Nicholas Carlini obtained his Bachelor of Arts in Computer Science and Mathematics from the University of California, Berkeley in 2013.[1] He then continued his studies at the same university, where he pursued a PhD under the supervision of David Wagner, completing it in 2018.[2] [3]
Nicholas Carlini is known for his work on adversarial machine learning. In 2016, he working alongside David Wagner to develop the Carlini & Wagner attack, a method of generating adversarial examples against machine learning models. The attack was proved to be useful against defensive distillation, a popular mechanism where a student model is trained based on the features of a parent model to increase the robustness and generalizability of student models. The attack gained popularity when it was shown that the methodology was also effective against most other defences, rendering them ineffective.[4] [5] In 2018, Carlini demonstrated a attack against Mozilla Foundation's DeepSpeech model where he showed that by hiding malicious commands inside normal speech input the speech model would respond to the hidden commands even when the commands were not discernible by humans.[6] [7] In the same year, Carlini and his team at UC Berkeley showed that out of the 11 papers presenting defenses to adversarial attacks accepted in that year's ICLR conference, seven of the defenses could be broken.[8] More recently, he and his team have worked on large-language model creating a questionnaire where humans typically scored 35% whereas AI models scored in the 40 percents, with GPT-3 getting 38% which could be improved to 40% through few shot prompting. The best performer in the test was UnifiedQA a model developed by Google specifically for answer question and answer sets.[9] Recently, Carlini has also developed methods to cause large language models like ChatGPT to answer harmful questions like how to construct bombs.[10] [11]

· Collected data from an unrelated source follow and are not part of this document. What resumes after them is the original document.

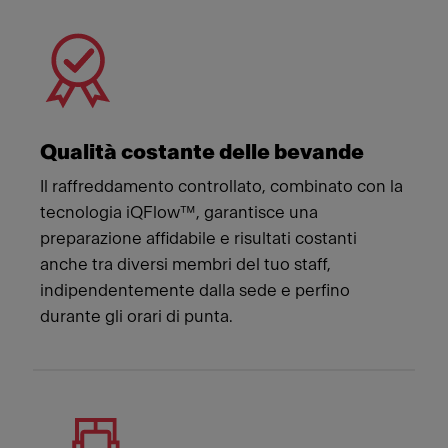
Qualità costante delle bevande
Il raffreddamento controllato, combinato con la
tecnologia iQFlow™, garantisce una
preparazione affidabile e risultati costanti
anche tra diversi membri del tuo staff,
indipendentemente dalla sede e perfino
durante gli orari di punta.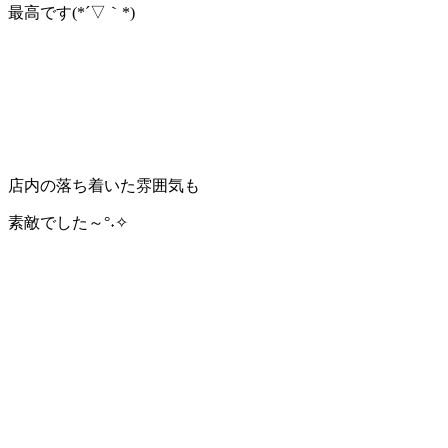
最高です(*´▽｀*)
店内の落ち着いた雰囲気も
素敵でした～°˖✧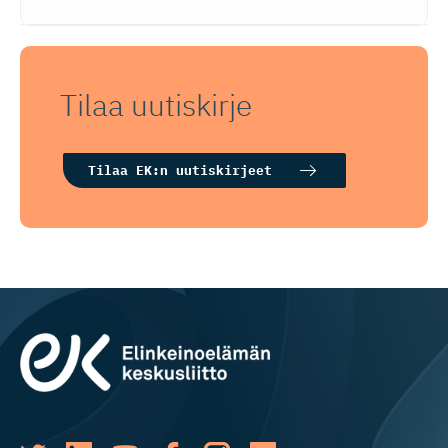
Tilaa uutiskirje
Tilaa EK:n uutiskirjeet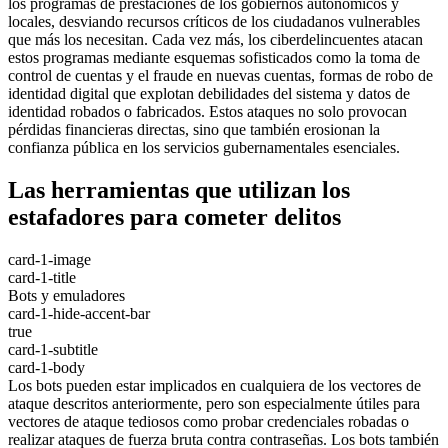
los programas de prestaciones de los gobiernos autonómicos y
locales, desviando recursos críticos de los ciudadanos vulnerables
que más los necesitan. Cada vez más, los ciberdelincuentes atacan
estos programas mediante esquemas sofisticados como la toma de
control de cuentas y el fraude en nuevas cuentas, formas de robo de
identidad digital que explotan debilidades del sistema y datos de
identidad robados o fabricados. Estos ataques no solo provocan
pérdidas financieras directas, sino que también erosionan la
confianza pública en los servicios gubernamentales esenciales.
Las herramientas que utilizan los
estafadores para cometer delitos
card-1-image
card-1-title
Bots y emuladores
card-1-hide-accent-bar
true
card-1-subtitle
card-1-body
Los bots pueden estar implicados en cualquiera de los vectores de
ataque descritos anteriormente, pero son especialmente útiles para
vectores de ataque tediosos como probar credenciales robadas o
realizar ataques de fuerza bruta contra contraseñas. Los bots también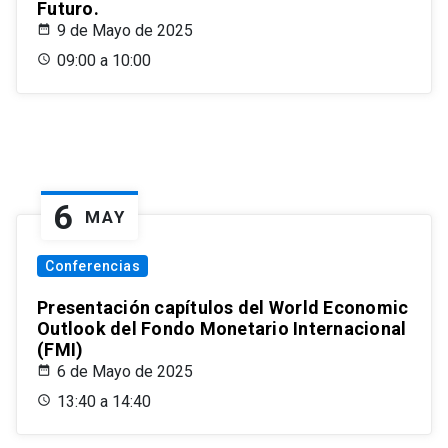
Futuro.
9 de Mayo de 2025
09:00 a 10:00
6
MAY
Conferencias
Presentación capítulos del World Economic
Outlook del Fondo Monetario Internacional
(FMI)
6 de Mayo de 2025
13:40 a 14:40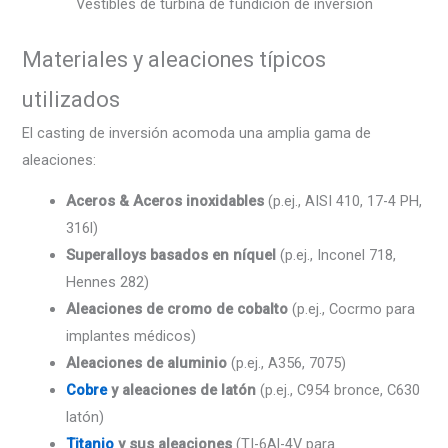
Vestibles de turbina de fundición de inversión
Materiales y aleaciones típicos
utilizados
El casting de inversión acomoda una amplia gama de
aleaciones:
Aceros & Aceros inoxidables
(p.ej., AISI 410, 17-4 PH,
316l)
Superalloys basados ​​en níquel
(p.ej., Inconel 718,
Hennes 282)
Aleaciones de cromo de cobalto
(p.ej., Cocrmo para
implantes médicos)
Aleaciones de aluminio
(p.ej., A356, 7075)
Cobre
y aleaciones de latón
(p.ej., C954 bronce, C630
latón)
Titanio
y sus aleaciones
(TI-6Al-4V para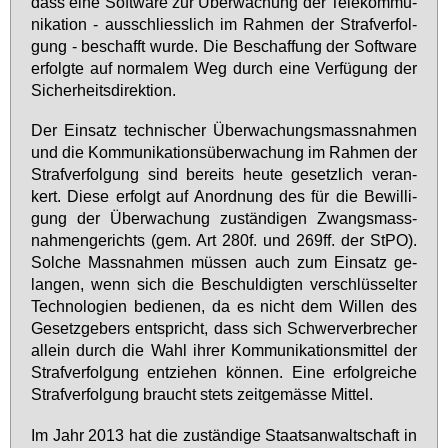
dass ei­ne Soft­ware zur Über­wa­chung der Te­le­kom­mu­
ni­ka­ti­on - aus­schliess­lich im Rah­men der Straf­ver­fol­
gung - be­schafft wur­de. Die Be­schaf­fung der Soft­ware
er­folg­te auf nor­ma­lem Weg durch ei­ne Ver­fü­gung der
Si­cher­heits­di­rek­ti­on.
Der Ein­satz tech­ni­scher Über­wa­chungs­mass­nah­men
und die Kom­mu­ni­ka­ti­ons­über­wa­chung im Rah­men der
Straf­ver­fol­gung sind be­reits heu­te ge­setz­lich ver­an­
kert. Die­se er­folgt auf An­ord­nung des für die Be­wil­li­
gung der Über­wa­chung zu­stän­di­gen Zwangs­mass­
nah­men­ge­richts (gem. Art 280f. und 269ff. der StPO).
Sol­che Mass­nah­men müs­sen auch zum Ein­satz ge­
lan­gen, wenn sich die Be­schul­dig­ten ver­schlüs­sel­ter
Tech­no­lo­gi­en be­die­nen, da es nicht dem Wil­len des
Ge­setz­ge­bers ent­spricht, dass sich Schwer­ver­bre­cher
al­lein durch die Wahl ih­rer Kom­mu­ni­ka­ti­ons­mit­tel der
Straf­ver­fol­gung ent­zie­hen kön­nen. Ei­ne er­folg­rei­che
Straf­ver­fol­gung braucht stets zeit­ge­mäs­se Mit­tel.
Im Jahr 2013 hat die zu­stän­di­ge Staats­an­walt­schaft in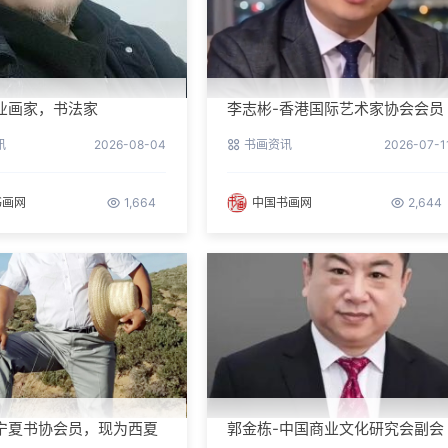
业画家，书法家
李志彬-香港国际艺术家协会会员
讯
2026-08-04
书画资讯
2026-07-1
书画网
1,664
中国书画网
2,644
宁夏书协会员，现为西夏
郭金栋-中国商业文化研究会副会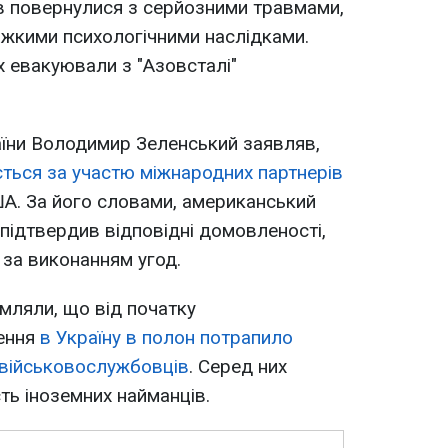
ів повернулися з серйозними травмами,
ажкими психологічними наслідками.
х евакуювали з "Азовсталі"
аїни Володимир Зеленський заявляв,
ється за участю міжнародних партнерів
ША. За його словами, американський
ідтвердив відповідні домовленості,
за виконанням угод.
мляли, що від початку
ення
в Україну в полон потрапило
 військовослужбовців
. Серед них
ть іноземних найманців.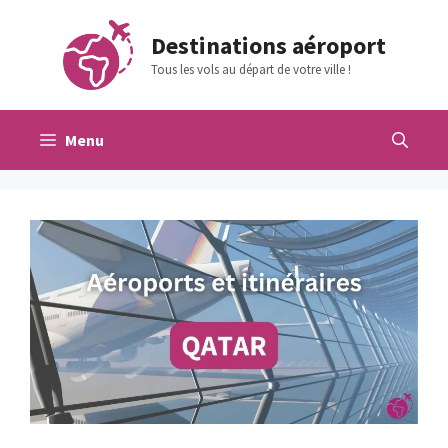
Aller
au
Destinations aéroport
contenu
Tous les vols au départ de votre ville !
Menu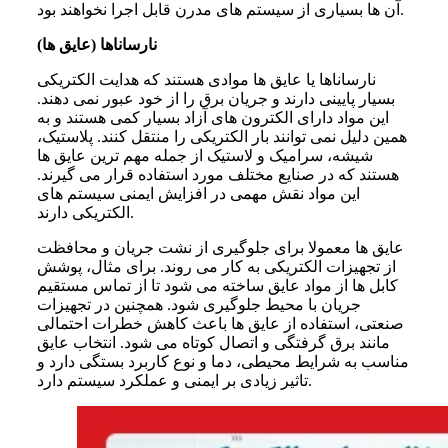
آن ها بسیاری از سیستم های مدرن قابل اجرا نخواهند بود.
نارساناها (عایق ها)
نارساناها یا عایق ها موادی هستند که هدایت الکتریکی
بسیار پایینی دارند و جریان برق را از خود عبور نمی دهند.
این مواد دارای الکترون های آزاد بسیار کمی هستند و به
همین دلیل نمی توانند بار الکتریکی را منتقل کنند. پلاستیک،
شیشه، سرامیک و لاستیک از جمله مهم ترین عایق ها
هستند که در صنایع مختلف مورد استفاده قرار می گیرند.
این مواد نقش مهمی در افزایش ایمنی سیستم های
الکتریکی دارند.
عایق ها معمولا برای جلوگیری از نشت جریان و محافظت
از تجهیزات الکتریکی به کار می روند. برای مثال، پوشش
کابل ها از مواد عایق ساخته می شود تا از تماس مستقیم
جریان با محیط جلوگیری شود. همچنین در تجهیزات
صنعتی، استفاده از عایق ها باعث کاهش خطرات احتمالی
مانند برق گرفتگی و اتصال کوتاه می شود. انتخاب عایق
مناسب به شرایط محیطی، دما و نوع کاربرد بستگی دارد و
تاثیر زیادی بر ایمنی و عملکرد سیستم دارد.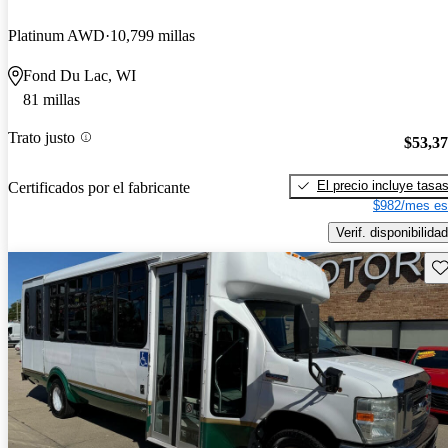
Platinum AWD
10,799 millas
Fond Du Lac, WI
81 millas
Trato justo
$53,3
El precio incluye tasa
Certificados por el fabricante
$982/mes es
Verif. disponibilidad
Gu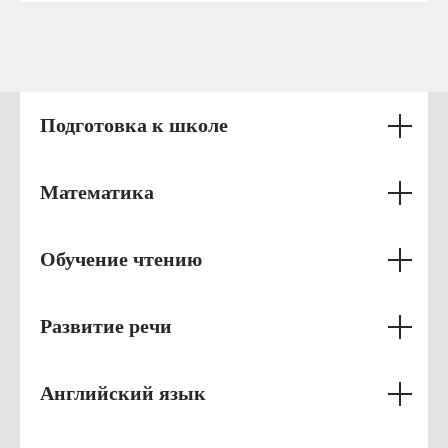
Приходите к нам на пробную
Подготовка к школе
неделю
Математика
Записаться
Обучение чтению
Развитие речи
Перечень занятий в
Английский язык
старшей группе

He is also well known for his work studying the privacy of machine learning models. In 2020 he showed for the first time that large language models would memorize some text data that they were trained on. For example, he found that GPT-2 could output personally identifiable information.[12] He then lead an analysis of larger models and studied how memorization increased with model size. Then, in 2022 he showed the same vulnerability in generative image models, and specifically diffusion models, by showing that Stable Diffusion could output images of people's faces that it was trained on.[13] Following on this, Carlini then showed that ChatGPT would also sometimes output exact copies of webpages it was trained on, including personally identifiable information.[14] Several of these studies have since been referenced by the courts in debating the copyright status of AI models.[15]
Carlini received the Best of Show award at the 2020 IOCCC for implementing a tic tac toe game entirely with calls to printf, expanding on work from a research paper of his from 2015. The judges commented on his submission "This year’s Best of Show (carlini) is such a novel way of obfuscation that it would be worth of a special mention in the (future) Best of IOCCC list!"[16]